Station Profiles Roadmap

Station profiles are a lifecycle primitive for supervised long-running workloads.

Status: an initial, disabled-by-default primitive now exists in internal/station. It provides the StationProfile config struct with parsing and validation, the agent-profile boundary type, feature-gated phase enforcement (every phase returns a clear "not yet enabled" error until turned on), and the security gating that keeps modelAccess a separate, audited field that is never sourced from env.allow. There is still no crabbox station command, no top-level stationProfile config wiring, and no live modelAccess credential delivery; those land in later, separately reviewed phases.

This page records the product and security boundary for issue #193 so future PRs can ship the feature in reviewable pieces.

#Terms

Station is the proposed user-facing primitive: a durable supervised workload record bound to a warm lease. A station is still a Crabbox box; the difference is that Crabbox records one long-running workload lifecycle instead of only a single run invocation.

stationProfile is the proposed config selector for named station policies, for example default or agent.

Agent Station is shorthand for a station using stationProfile: agent. The agent loop is repo-owned code. Crabbox supervises and records it, but does not own the prompt loop, planning strategy, model choice, or test interpretation.

modelAccess is the proposed explicit credential-delivery policy for model/tool access. It must be separate from ordinary env.allow forwarding.

Use reasoning access only in explanatory copy. It means the repo-owned workload may run a reasoning loop because a user granted scoped model/tool access. Crabbox must not expose, judge, store, or reconstruct model reasoning.

#Phase Gates

Ship Station in phases, with separate review for each phase:

Generic Station, no model credentials.
agent station profile, still no model credentials by default.
modelAccess, only after Station behavior and evidence are stable.

Phase 1 should target SSH-backed lease providers first. Delegated-run providers should wait until they expose an explicit station-capable contract.

#Phase 1 Contract

A Station is not just warmup && run --keep under a new name. The minimum contract is:

one durable station id;
one or more attempts;
one lease id per attempt;
one supervisor boot id, pid/start time, command hash, and workdir per

attempt;

explicit TTL and idle timeout;
separate lease heartbeat and station heartbeat;
station-centered status, logs, stop reason, and terminal state;
idempotent stop that preserves the original terminal reason;
evidence written on stop, failure, TTL expiry, idle expiry, or lost

supervisor.

Station status should keep state, desiredState, attempt, lastObservedAt, and stopReason separate. It should distinguish lease state, supervisor liveness, command state, and cleanup/revocation state.

#Agent Profile

The first agent profile should remain repo-owned and conservative:

station:
  profiles:
    agent:
      enabled: true
      agent: true
      command: scripts/agent-loop.sh
      ttl: 10h
      idleTimeout: 45m
      restartPolicy: never

restartPolicy should default to never. Agent loops are not safely replayable by default, so retries are a later product decision.

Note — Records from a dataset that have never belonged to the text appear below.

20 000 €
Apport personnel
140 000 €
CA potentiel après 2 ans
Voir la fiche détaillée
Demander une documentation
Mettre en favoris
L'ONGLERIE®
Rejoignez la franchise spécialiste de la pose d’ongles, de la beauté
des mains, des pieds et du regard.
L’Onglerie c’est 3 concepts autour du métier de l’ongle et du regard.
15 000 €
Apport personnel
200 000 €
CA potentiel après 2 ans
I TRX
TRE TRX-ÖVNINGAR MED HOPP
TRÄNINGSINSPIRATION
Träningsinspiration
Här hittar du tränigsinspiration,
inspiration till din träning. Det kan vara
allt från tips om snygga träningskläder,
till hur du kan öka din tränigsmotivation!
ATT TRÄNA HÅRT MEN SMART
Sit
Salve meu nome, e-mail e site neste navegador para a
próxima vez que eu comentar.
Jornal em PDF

#modelAccess Security Gates

modelAccess must not ship until all of these are true:

No Crabbox broker, coordinator, cloud provider, or admin credential enters the

station unless explicitly part of the workload policy.

Only workload-scoped model/tool credentials enter the station.
Credentials expire at or before station TTL.
Credentials are scoped, where possible, to repo/org/user, station id, attempt

id, gateway, command hash, allowed models/tools, and budget.

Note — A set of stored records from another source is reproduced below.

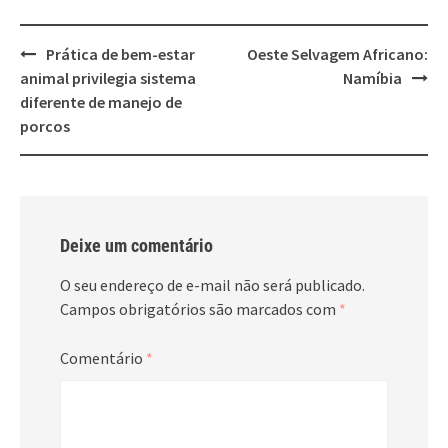
Post
Prática de bem-estar
Oeste Selvagem Africano:
navigation
animal privilegia sistema
Namíbia
diferente de manejo de
porcos
Deixe um comentário
O seu endereço de e-mail não será publicado.
Campos obrigatórios são marcados com
*
Comentário
*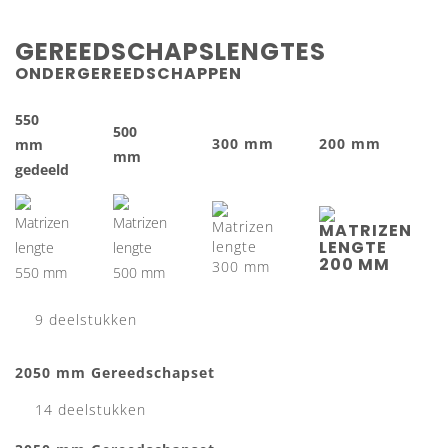
GEREEDSCHAPSLENGTES
ONDERGEREEDSCHAPPEN
550
500
300 mm
200 mm
mm
mm
gedeeld
9 deelstukken
2050 mm Gereedschapset
14 deelstukken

Credentials are never written to logs, timing JSON, events, compliance

reports, artifacts, screenshots, terminal captures, failure bundles, or process arguments.

Evidence records receipts, not secrets: profile, gateway, budget, token

expiry, redaction policy version, issuer, and revocation reason.

Egress defaults to deny and only allows named approved egress profiles.
Stop, TTL expiry, idle expiry, budget exhaustion, or compliance failure

revokes credentials before lease teardown.

Model/tool credentials do not use ordinary repo env.allow; they use a

separate audited delivery path.

Do not return stopped modelAccess stations to warm pools in v1. Treat them as dirty by default because they hosted credentialed long-running work.

#Evidence

Station evidence should extend run evidence instead of inventing an unrelated format. Minimum fields:

station id, attempt id, lease id, and run id if one exists;
start and stop timestamps;
repo SHA, branch, and dirty summary;
command and shell/argv mode;
station profile;
supervisor boot id, pid, start time, and exit status;
TTL, idle timeout, stop reason, and final state;
log/event retention limits;
model access policy and credential receipt metadata, if enabled;
revocation timestamp and reason, if model access was enabled.

#Non-goals

Station should not add an agent memory database, vector index, semantic judge, scenario state machine, or model reasoning store to Crabbox core.

Crabbox owns lifecycle, synchronization, supervision, cleanup, credential policy, logs, artifacts, and evidence. The repo-owned workload owns the brain.